Any study of industry injury statistics will highlight the level and nature of injuries being experienced by personnel working on or around continuous miners in roadway development, be it operating bolters, handling strata support materials, handling cables, hoses and ventilation ducting, slipping, tripping and falling off equipment, being struck by roof or rib or maintaining equipment.
While we continue to restrict roadway widths to 5.2 metres or so, build continuous miners capable of cutting and loading at rates of 40 tonnes per minute, and require people to get on board the continuous miner to install strata support within a few metres of the face from multiple drilling stations (often including 4m, 6m or 8m long tendons), we are going to continue to experience this level of injury.
In my view we need, as a priority, to develop technologies that allow both the miner and the strata support process to be operated remotely from a place of safety.
CSIRO’s Queensland Centre for Advanced Technologies and the University of Wollongong’s Automation and Robotics group are doing great work in this regard, as are a number of individual original equipment manufacturers.
However, it all needs to be integrated as a complete system, as well as developing and integrating other components such as continuous haulage systems and advancing the ducting and services.
Further, we have had limited experience managing the issue of man/machine interactions in the roadway development process and I expect that what is effectively full automation of the roadway development process will introduce a few challenges.
Automation of the roadway development process will require well thought through change management processes in order to be successful. Unfortunately, the industry is not good at introducing new technology, systems or work practices and I expect there will be any number of potential and perceived threats or issues as systems are developed to allow people to get out of the immediate face area, including the issue of job security.
Best practice mines currently demonstrate that high-capacity roadway development systems require more people to operate them, not less. I anticipate that automating the roadway development process will change the roles that people perform, rather than eliminating them.
What is also of concern is the situation at some mines where different crews have differing opinions regarding the suitability or otherwise of new technology and practices, resulting in the successful introduction of those new technologies and practices being impacted or constrained.
Unless we develop better ways of introducing new technology and equipment and managing change I fear many are not going to realise the potential of current research.
Preparation of a Handbook of Roadway Development Practice for ACARP has allowed me to focus almost entirely on this phase of the longwall mining process and I am amazed at the variability in development productivity across the industry.

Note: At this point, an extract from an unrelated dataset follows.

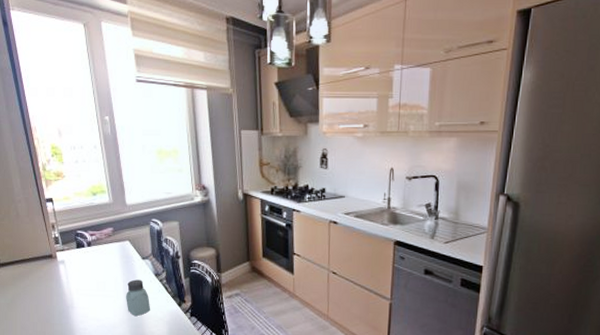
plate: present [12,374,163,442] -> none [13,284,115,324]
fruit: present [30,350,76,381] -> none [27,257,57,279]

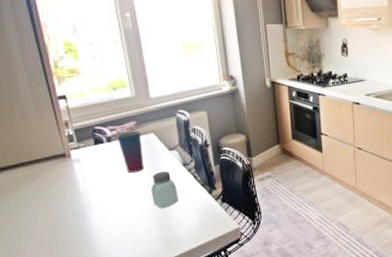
cup: none [96,237,120,278] -> present [117,131,144,173]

Richard Porteous has done some great work across the Xstrata group of mines to understand the roadway development process and to quantify the effect of equipment type and capacity (including continuous miners, shuttle cars and breaker feeders), support design and installation, and the potential benefits afforded by adoption of self-drilling bolts and/or continuous haulage systems.
His studies clearly indicate that adoption of these technologies could enable instantaneous operating rates of 8-10m per operating hour to be achieved; however, the real challenge is to sustain these rates on a consistent and continuous basis – hourly, daily and weekly.
Richard also made a number of observations about how the overall development process is managed at individual mines and the opportunities available to improve development performance through improved process management and control.
On reflection, I believe many of Richard’s observations are consistent with a “lean thinking” approach, a process improvement methodology developed and refined in the Japanese auto industry in the 1980s and 1990s.
Richard’s identification of losses (waste) in the development processes are consistent with the underlying principles of lean thinking, which seek to involve all personnel in the continuous identification and elimination of waste in all its forms.
A few mines have demonstrated the potential of lean thinking by utilising its principles to significantly improve panel advance cycle times, to develop auditable panel standards and shift handover practices, and to smooth out the development process to achieve sustainable improvements in development rates.
I believe this approach is relevant and appropriate to improving development rates, gas drainage drilling, longwall production and mine services.
The challenge the industry faces is the rigour of developing, auditing and continuously improving standards and the necessity for process managers to spend most of their time underground, challenging personnel to eliminate waste in the development process.
The real opportunity is improving roadway development performance to the extent that a single gateroad development unit can support a high-capacity longwall (with possibly another development unit in mains development).
To achieve this, we need to focus on the development and implementation of the following technologies and systems:
- First and foremost, self-drilling roof bolts and rib bolts.
- Secondly, automation of the drilling process to enable bolts to be installed consistently and repeatedly to predetermined standards and support designs.
- Thirdly, either automation of the mesh handling systems or development of an alternative skin confinement system such as ToughSkin (manual installation of mesh defeats some of the benefit of developing self-drilling bolts and automated drilling systems – getting people out of the immediate face area).
I also consider that we should perhaps start to challenge our current 5.2m wide roadway paradigm.
We now want to put automated bolting and meshing systems on board continuous miners, and also consider automated long tendon installation – where is it all going to fit?
One option may be to mine a wider roadway (say 6.0-6.5m) and create additional real estate on the existing machine chassis to which these additional systems can be fitted.
A wider roadway may require additional strata support, but with more efficient on-board strata support systems in a wider roadway, improved advance rates might also be achievable.